#### [PROVIDED INFORMATION]
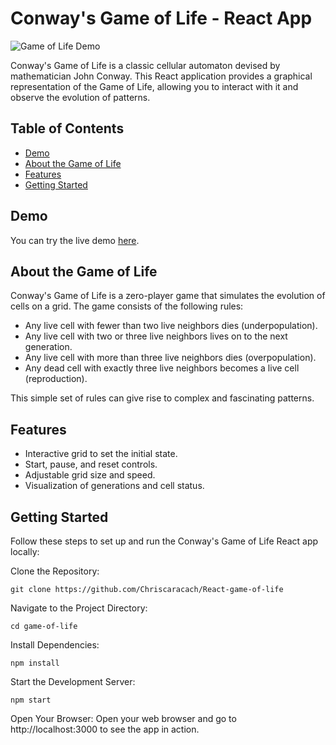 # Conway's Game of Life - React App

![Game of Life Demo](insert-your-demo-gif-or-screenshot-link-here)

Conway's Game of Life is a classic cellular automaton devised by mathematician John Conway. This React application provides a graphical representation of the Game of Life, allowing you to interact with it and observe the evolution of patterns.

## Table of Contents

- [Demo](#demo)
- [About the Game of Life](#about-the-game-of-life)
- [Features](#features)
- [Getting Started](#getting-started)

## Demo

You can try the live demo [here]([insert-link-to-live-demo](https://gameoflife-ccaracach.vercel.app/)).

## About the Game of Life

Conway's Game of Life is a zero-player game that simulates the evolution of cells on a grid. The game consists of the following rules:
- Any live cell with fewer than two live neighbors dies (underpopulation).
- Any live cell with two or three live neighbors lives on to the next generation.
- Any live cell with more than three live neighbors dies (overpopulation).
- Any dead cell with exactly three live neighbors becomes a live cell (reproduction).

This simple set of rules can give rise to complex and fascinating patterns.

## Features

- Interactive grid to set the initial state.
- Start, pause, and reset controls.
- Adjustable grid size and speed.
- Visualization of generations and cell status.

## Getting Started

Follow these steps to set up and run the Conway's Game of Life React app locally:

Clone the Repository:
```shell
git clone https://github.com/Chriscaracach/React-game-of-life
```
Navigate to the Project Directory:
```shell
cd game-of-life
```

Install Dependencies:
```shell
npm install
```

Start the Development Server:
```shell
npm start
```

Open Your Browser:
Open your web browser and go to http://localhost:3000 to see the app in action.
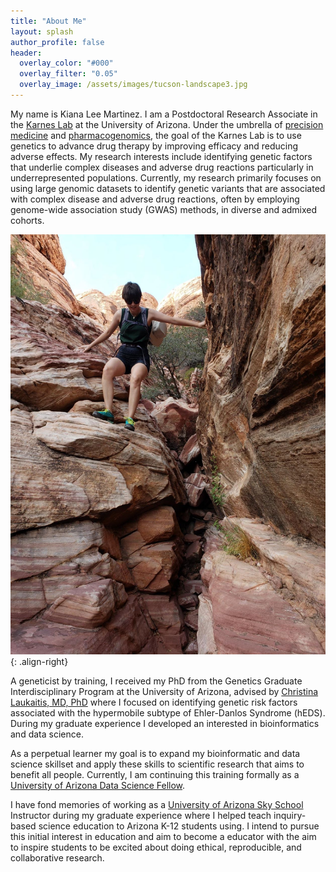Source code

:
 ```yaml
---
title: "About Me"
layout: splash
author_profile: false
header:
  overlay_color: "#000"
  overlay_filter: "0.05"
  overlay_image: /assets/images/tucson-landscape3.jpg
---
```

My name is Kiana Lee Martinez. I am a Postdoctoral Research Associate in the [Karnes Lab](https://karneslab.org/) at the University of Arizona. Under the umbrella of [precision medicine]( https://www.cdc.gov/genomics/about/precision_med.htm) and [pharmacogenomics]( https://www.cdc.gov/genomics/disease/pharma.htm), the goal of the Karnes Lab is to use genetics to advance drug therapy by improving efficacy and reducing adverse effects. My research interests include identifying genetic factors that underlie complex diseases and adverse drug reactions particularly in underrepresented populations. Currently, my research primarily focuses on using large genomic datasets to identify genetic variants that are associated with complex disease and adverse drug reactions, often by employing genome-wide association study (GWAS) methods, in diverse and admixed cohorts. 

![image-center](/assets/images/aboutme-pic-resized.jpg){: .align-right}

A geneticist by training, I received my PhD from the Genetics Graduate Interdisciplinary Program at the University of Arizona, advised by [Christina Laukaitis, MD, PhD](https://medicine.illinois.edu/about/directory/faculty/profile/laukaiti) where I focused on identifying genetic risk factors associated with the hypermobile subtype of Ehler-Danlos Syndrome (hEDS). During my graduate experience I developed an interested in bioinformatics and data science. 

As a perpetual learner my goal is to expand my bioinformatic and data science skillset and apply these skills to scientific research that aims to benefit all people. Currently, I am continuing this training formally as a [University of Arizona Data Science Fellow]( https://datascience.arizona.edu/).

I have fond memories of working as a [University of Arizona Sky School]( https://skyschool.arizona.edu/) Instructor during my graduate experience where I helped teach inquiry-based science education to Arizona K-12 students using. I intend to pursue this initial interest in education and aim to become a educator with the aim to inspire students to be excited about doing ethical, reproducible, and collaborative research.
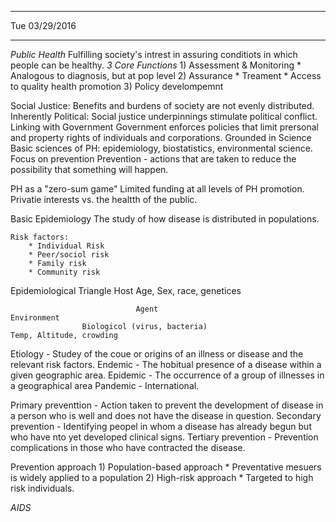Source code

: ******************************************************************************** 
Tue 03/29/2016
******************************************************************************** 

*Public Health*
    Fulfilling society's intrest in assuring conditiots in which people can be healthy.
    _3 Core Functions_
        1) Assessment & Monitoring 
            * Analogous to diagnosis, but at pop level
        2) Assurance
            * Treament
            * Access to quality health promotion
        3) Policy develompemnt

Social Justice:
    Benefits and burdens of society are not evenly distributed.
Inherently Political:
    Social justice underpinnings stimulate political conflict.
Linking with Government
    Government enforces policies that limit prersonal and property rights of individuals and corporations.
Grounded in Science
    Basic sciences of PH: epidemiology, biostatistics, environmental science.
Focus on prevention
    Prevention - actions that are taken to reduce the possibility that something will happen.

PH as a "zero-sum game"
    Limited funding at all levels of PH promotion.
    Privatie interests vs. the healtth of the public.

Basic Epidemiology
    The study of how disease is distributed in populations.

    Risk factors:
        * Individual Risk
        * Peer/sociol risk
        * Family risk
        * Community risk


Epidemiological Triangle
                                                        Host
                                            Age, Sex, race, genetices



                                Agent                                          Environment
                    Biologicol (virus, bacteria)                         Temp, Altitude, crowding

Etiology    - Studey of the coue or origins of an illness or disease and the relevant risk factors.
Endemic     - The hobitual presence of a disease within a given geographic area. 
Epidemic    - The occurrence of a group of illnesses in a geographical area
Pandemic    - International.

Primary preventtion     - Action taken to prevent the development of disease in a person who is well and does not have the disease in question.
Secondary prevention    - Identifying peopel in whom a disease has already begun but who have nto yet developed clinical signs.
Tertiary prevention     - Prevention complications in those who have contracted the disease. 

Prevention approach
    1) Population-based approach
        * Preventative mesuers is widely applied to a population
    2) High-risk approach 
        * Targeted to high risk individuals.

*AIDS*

#### [PROBLEM REQUIREMENTS]
From the material above, output every line exactly as written, dropping any picture.

#### [WRITTEN ANSWER]
 # Conway's Game of Life - React App

![Game of Life Demo](insert-your-demo-gif-or-screenshot-link-here)

Conway's Game of Life is a classic cellular automaton devised by mathematician John Conway. This React application provides a graphical representation of the Game of Life, allowing you to interact with it and observe the evolution of patterns.

## Table of Contents

- [Demo](#demo)
- [About the Game of Life](#about-the-game-of-life)
- [Features](#features)
- [Getting Started](#getting-started)

## Demo

You can try the live demo [here]([insert-link-to-live-demo](https://gameoflife-ccaracach.vercel.app/)).

## About the Game of Life

Conway's Game of Life is a zero-player game that simulates the evolution of cells on a grid. The game consists of the following rules:
- Any live cell with fewer than two live neighbors dies (underpopulation).
- Any live cell with two or three live neighbors lives on to the next generation.
- Any live cell with more than three live neighbors dies (overpopulation).
- Any dead cell with exactly three live neighbors becomes a live cell (reproduction).

This simple set of rules can give rise to complex and fascinating patterns.

## Features

- Interactive grid to set the initial state.
- Start, pause, and reset controls.
- Adjustable grid size and speed.
- Visualization of generations and cell status.

## Getting Started

Follow these steps to set up and run the Conway's Game of Life React app locally:

Clone the Repository:
```shell
git clone https://github.com/Chriscaracach/React-game-of-life
```
Navigate to the Project Directory:
```shell
cd game-of-life
```

Install Dependencies:
```shell
npm install
```

Start the Development Server:
```shell
npm start
```

Open Your Browser:
Open your web browser and go to http://localhost:3000 to see the app in action.
Source code

:
 ```yaml
---
title: "About Me"
layout: splash
author_profile: false
header:
  overlay_color: "#000"
  overlay_filter: "0.05"
  overlay_image: /assets/images/tucson-landscape3.jpg
---
```

My name is Kiana Lee Martinez. I am a Postdoctoral Research Associate in the [Karnes Lab](https://karneslab.org/) at the University of Arizona. Under the umbrella of [precision medicine]( https://www.cdc.gov/genomics/about/precision_med.htm) and [pharmacogenomics]( https://www.cdc.gov/genomics/disease/pharma.htm), the goal of the Karnes Lab is to use genetics to advance drug therapy by improving efficacy and reducing adverse effects. My research interests include identifying genetic factors that underlie complex diseases and adverse drug reactions particularly in underrepresented populations. Currently, my research primarily focuses on using large genomic datasets to identify genetic variants that are associated with complex disease and adverse drug reactions, often by employing genome-wide association study (GWAS) methods, in diverse and admixed cohorts. 

![image-center](/assets/images/aboutme-pic-resized.jpg){: .align-right}

A geneticist by training, I received my PhD from the Genetics Graduate Interdisciplinary Program at the University of Arizona, advised by [Christina Laukaitis, MD, PhD](https://medicine.illinois.edu/about/directory/faculty/profile/laukaiti) where I focused on identifying genetic risk factors associated with the hypermobile subtype of Ehler-Danlos Syndrome (hEDS). During my graduate experience I developed an interested in bioinformatics and data science. 

As a perpetual learner my goal is to expand my bioinformatic and data science skillset and apply these skills to scientific research that aims to benefit all people. Currently, I am continuing this training formally as a [University of Arizona Data Science Fellow]( https://datascience.arizona.edu/).

I have fond memories of working as a [University of Arizona Sky School]( https://skyschool.arizona.edu/) Instructor during my graduate experience where I helped teach inquiry-based science education to Arizona K-12 students using. I intend to pursue this initial interest in education and aim to become a educator with the aim to inspire students to be excited about doing ethical, reproducible, and collaborative research.
Source code

: ******************************************************************************** 
Tue 03/29/2016
******************************************************************************** 

*Public Health*
    Fulfilling society's intrest in assuring conditiots in which people can be healthy.
    _3 Core Functions_
        1) Assessment & Monitoring 
            * Analogous to diagnosis, but at pop level
        2) Assurance
            * Treament
            * Access to quality health promotion
        3) Policy develompemnt

Social Justice:
    Benefits and burdens of society are not evenly distributed.
Inherently Political:
    Social justice underpinnings stimulate political conflict.
Linking with Government
    Government enforces policies that limit prersonal and property rights of individuals and corporations.
Grounded in Science
    Basic sciences of PH: epidemiology, biostatistics, environmental science.
Focus on prevention
    Prevention - actions that are taken to reduce the possibility that something will happen.

PH as a "zero-sum game"
    Limited funding at all levels of PH promotion.
    Privatie interests vs. the healtth of the public.

Basic Epidemiology
    The study of how disease is distributed in populations.

    Risk factors:
        * Individual Risk
        * Peer/sociol risk
        * Family risk
        * Community risk


Epidemiological Triangle
                                                        Host
                                            Age, Sex, race, genetices



                                Agent                                          Environment
                    Biologicol (virus, bacteria)                         Temp, Altitude, crowding

Etiology    - Studey of the coue or origins of an illness or disease and the relevant risk factors.
Endemic     - The hobitual presence of a disease within a given geographic area. 
Epidemic    - The occurrence of a group of illnesses in a geographical area
Pandemic    - International.

Primary preventtion     - Action taken to prevent the development of disease in a person who is well and does not have the disease in question.
Secondary prevention    - Identifying peopel in whom a disease has already begun but who have nto yet developed clinical signs.
Tertiary prevention     - Prevention complications in those who have contracted the disease. 

Prevention approach
    1) Population-based approach
        * Preventative mesuers is widely applied to a population
    2) High-risk approach 
        * Targeted to high risk individuals.

*AIDS*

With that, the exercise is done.